One day last week I was browsing through the "Christian Inspiration" section of Barnes&Noble. As I was leafing through C.S. Lewis' The Screwtape Letters, a man standing next to me struck up a conversation. I normally tend to shy away from conversation with strangers, especially males, but for some reason I felt compelled to go more in depth with my conversation with him. During our conversation he kept saying things like, "I don't really know why I'm talking to you."
He started by asking what pastors or authors I enjoy. I listed off the few authors I've read works from, and he started spewing off author after author I should read. One thing he said to me was "You can't get what you need to know from other people, you need to go directly to Jesus." At first I didn't really understand what he was trying to say, but now that I have reflected on it, I have more of an understanding of what he was saying, and it actually does apply to my life. I try to read a lot books by Christian authors, so I can gain more of an understanding into the many aspects of Christianity. Many times, actually most times, I would prefer reading what they have to say about Jesus and being a follower of Him, rather than go directly to The Bible. I rely on the knowledge they have to offer me.
He asked me a lot of questions, many I didn't really know how to answer. "How are you living evangelically?" was the one that struck me most, because during community group the prior night, I asked for prayer in that area of my life.
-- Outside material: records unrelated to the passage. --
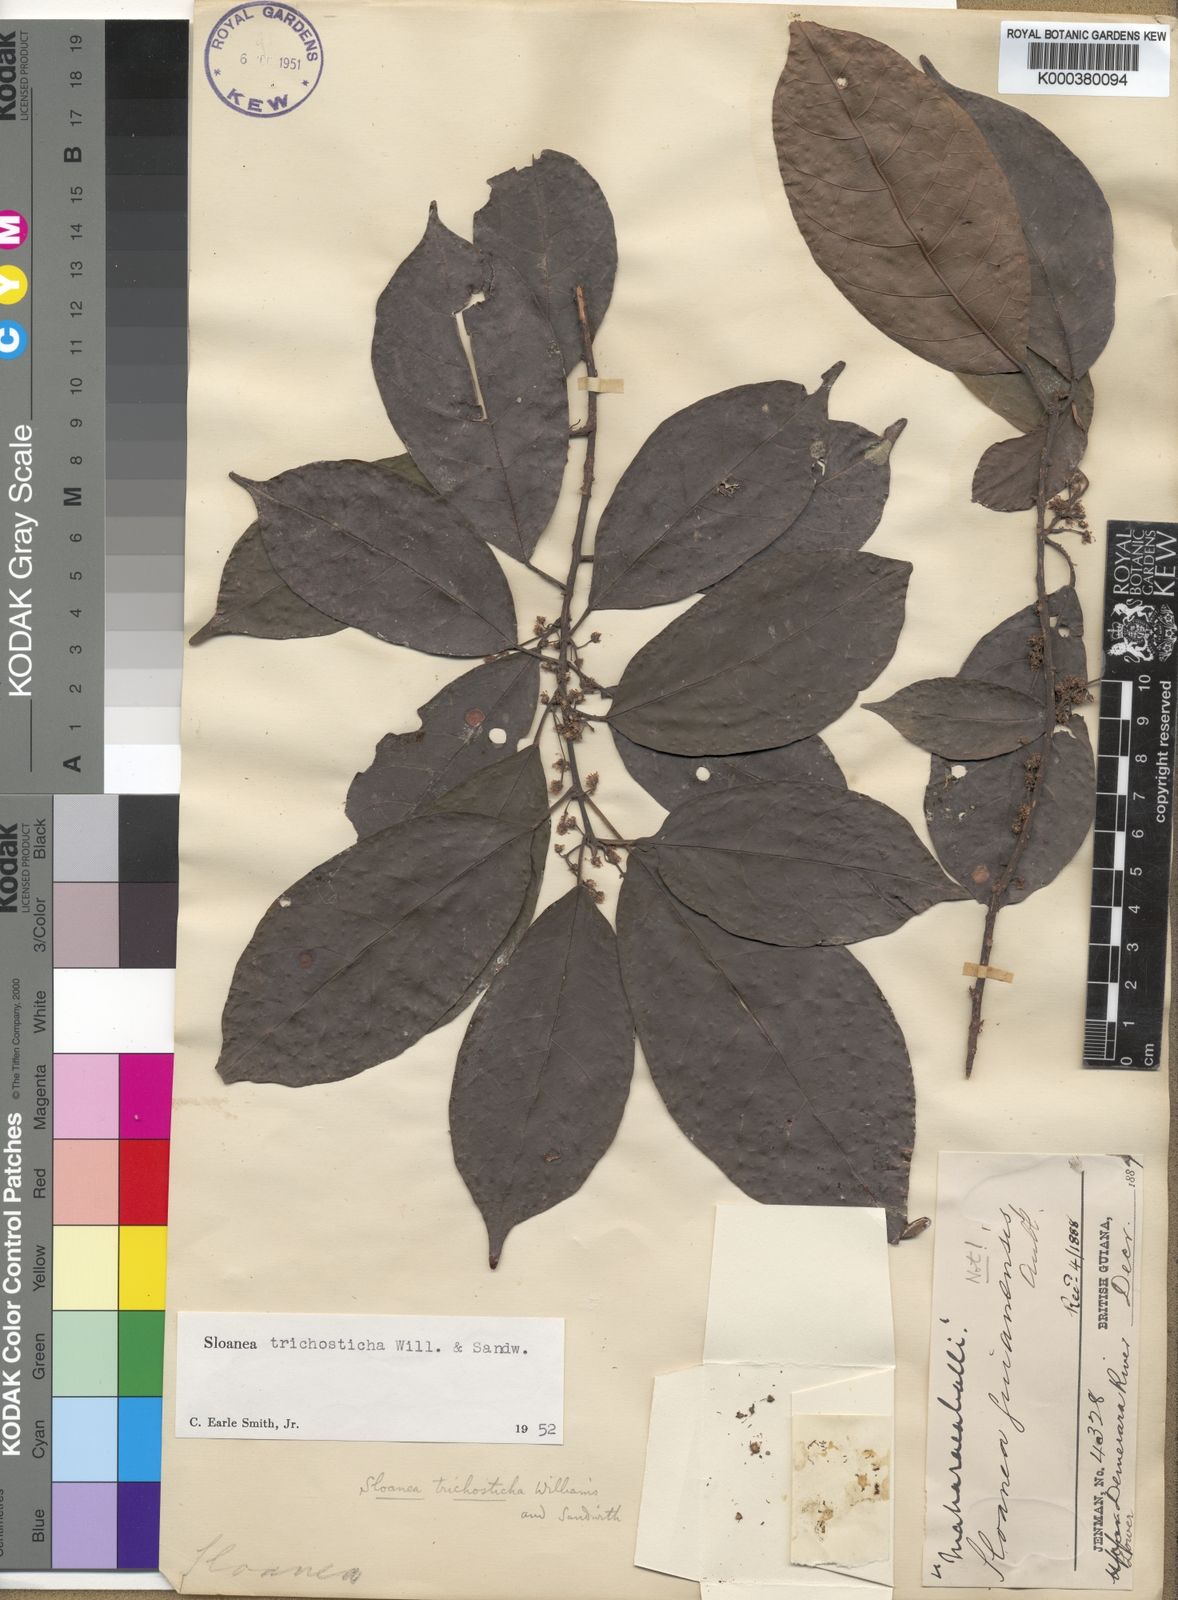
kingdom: Plantae
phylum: Tracheophyta
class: Magnoliopsida
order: Oxalidales
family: Elaeocarpaceae
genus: Sloanea
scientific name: Sloanea trichosticha
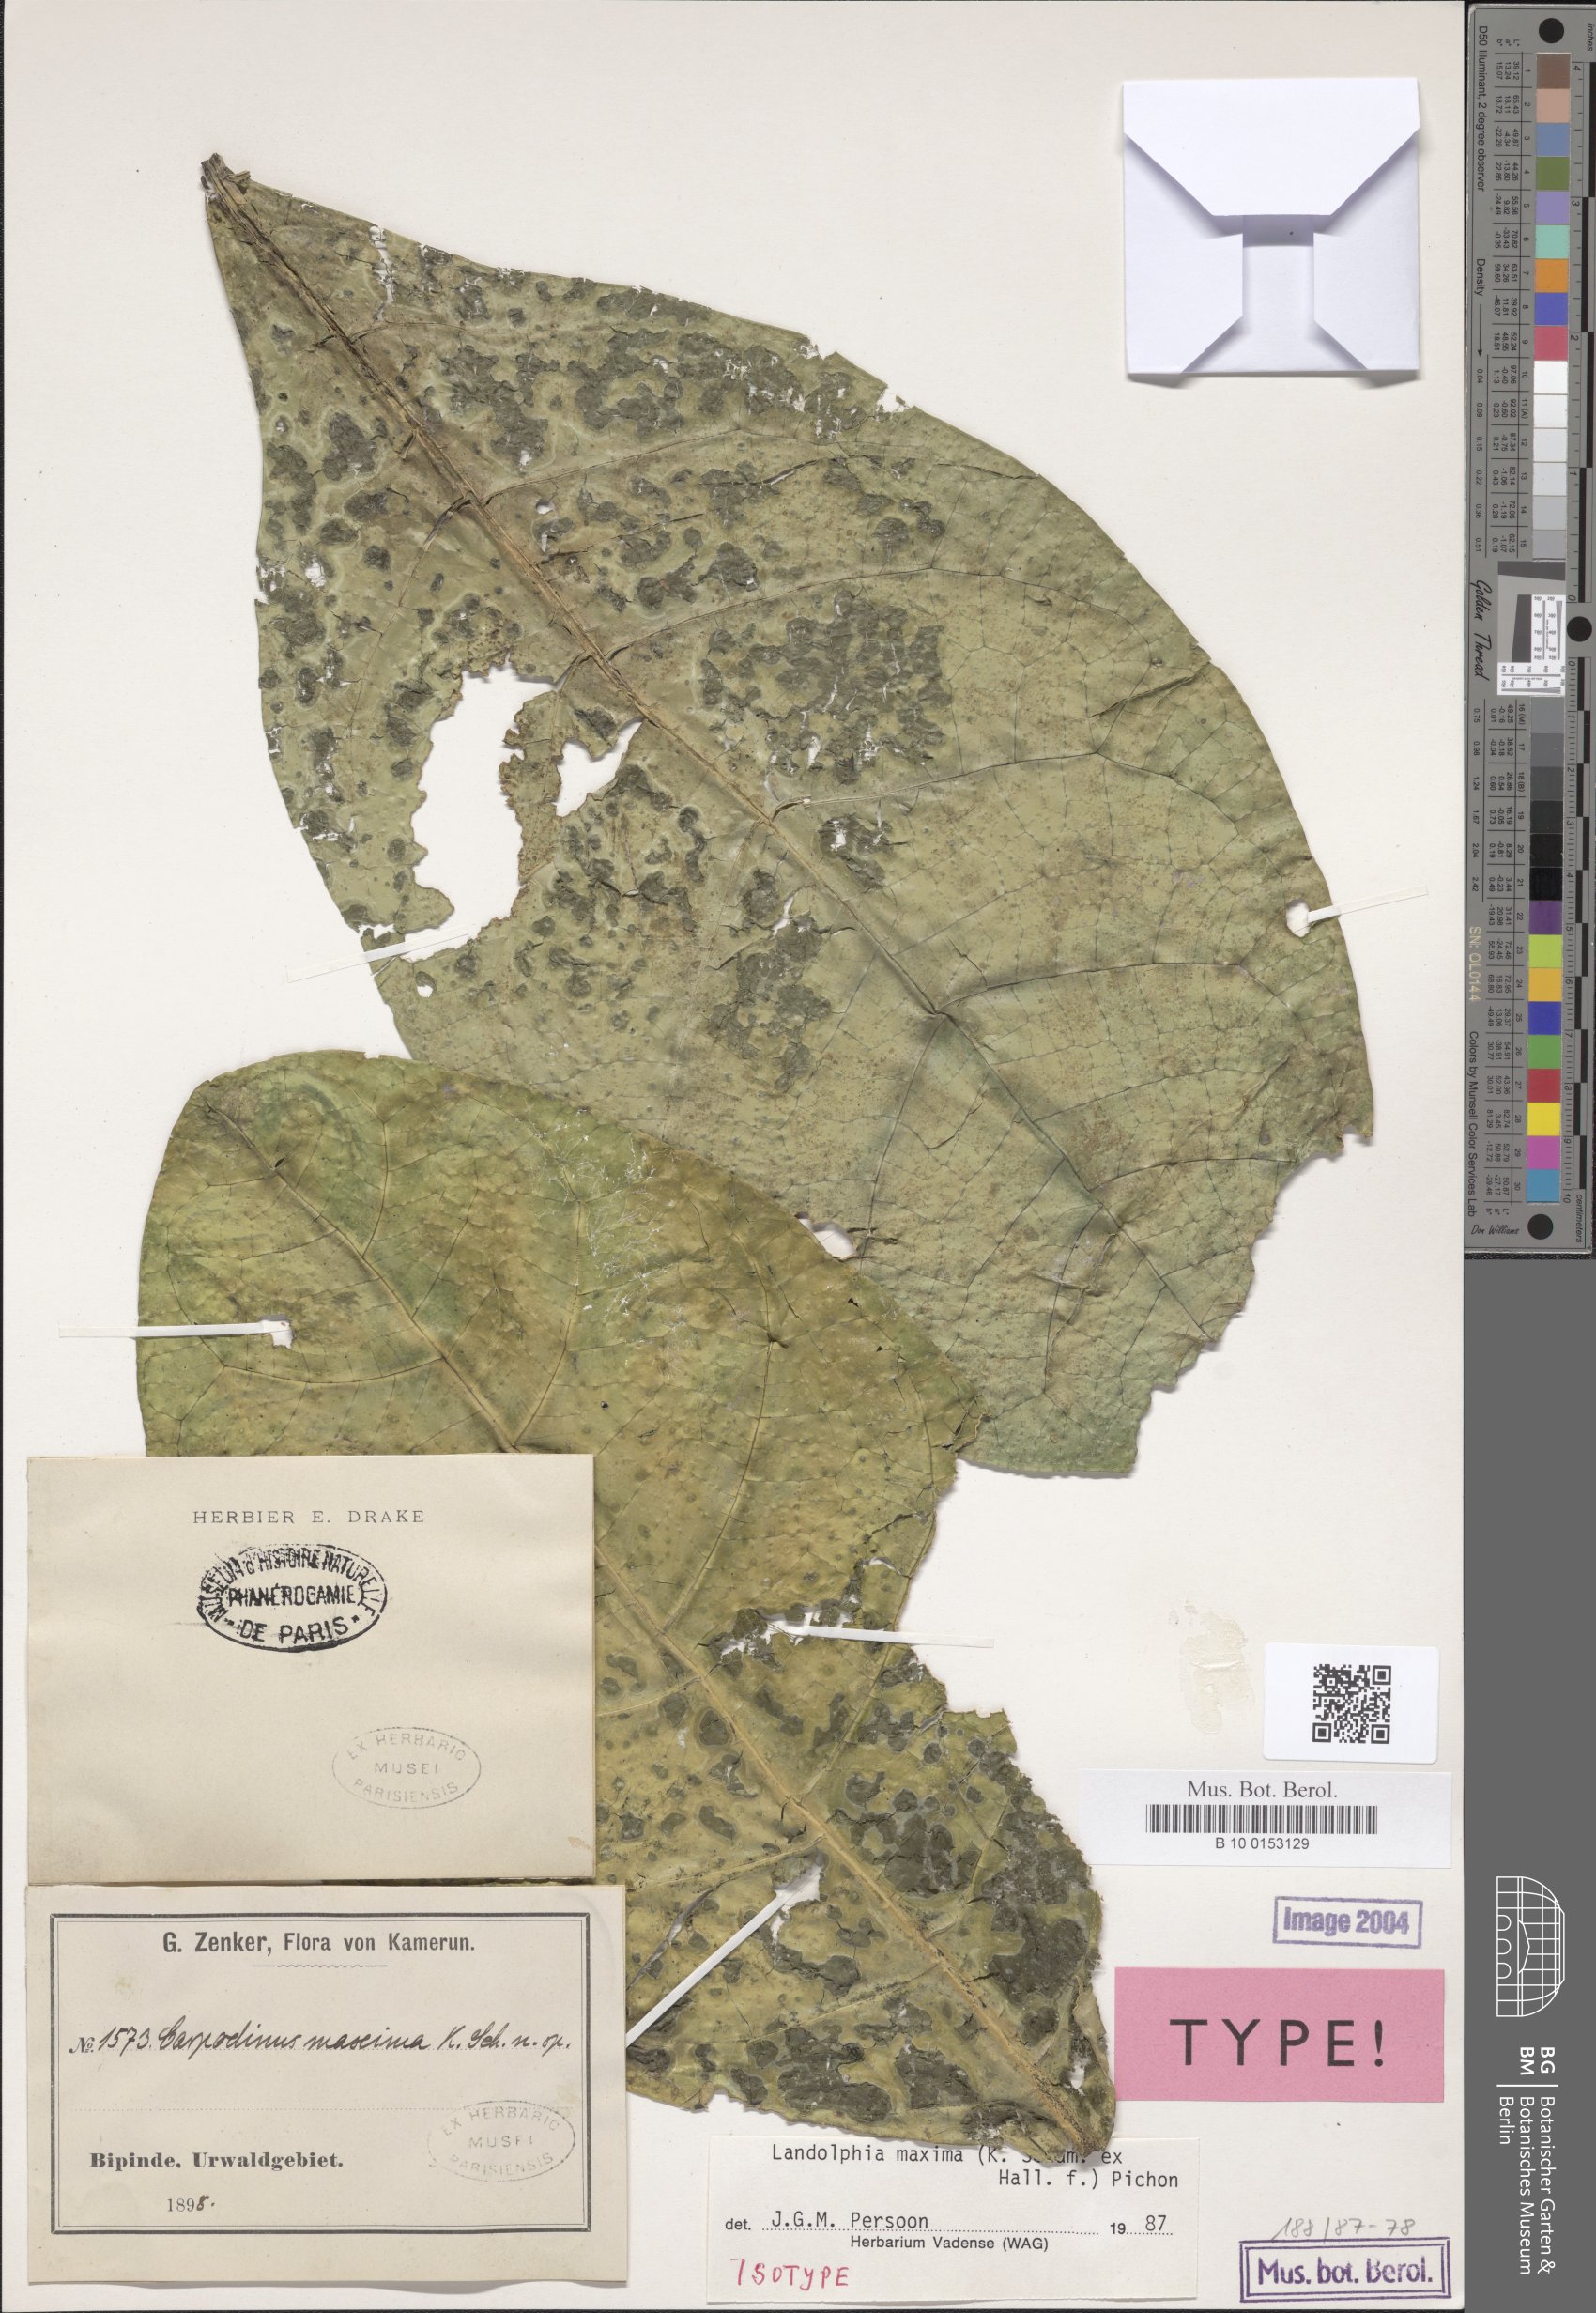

As much as it frightens me, spreading the gospel is something I'm required to do as a follower of Jesus Christ. I told him that is something I'm really struggling with, and he said that our life goal as Christians is to spread the love of Jesus. I mentioned that I worry I'll say the wrong thing, which will turn that person away. He said I didn't need to worry about that, because God will provide me with all of the knowledge I need to know...that God will speak through me. As much as I know that, I don't really believe it.
This man's act of sparking a conversation with me really touched my heart, as I think about it more and more. He spoke wisdom into places of my life I didn't even realize needs redirection- he brought awareness to it.
He left before I got the chance to thank him, and I'm praying that the Lord makes sure he's aware of how much I deeply appreciate what he did for me. I pray he has assurance for how he is living his life, because he's made an impact on at least one person.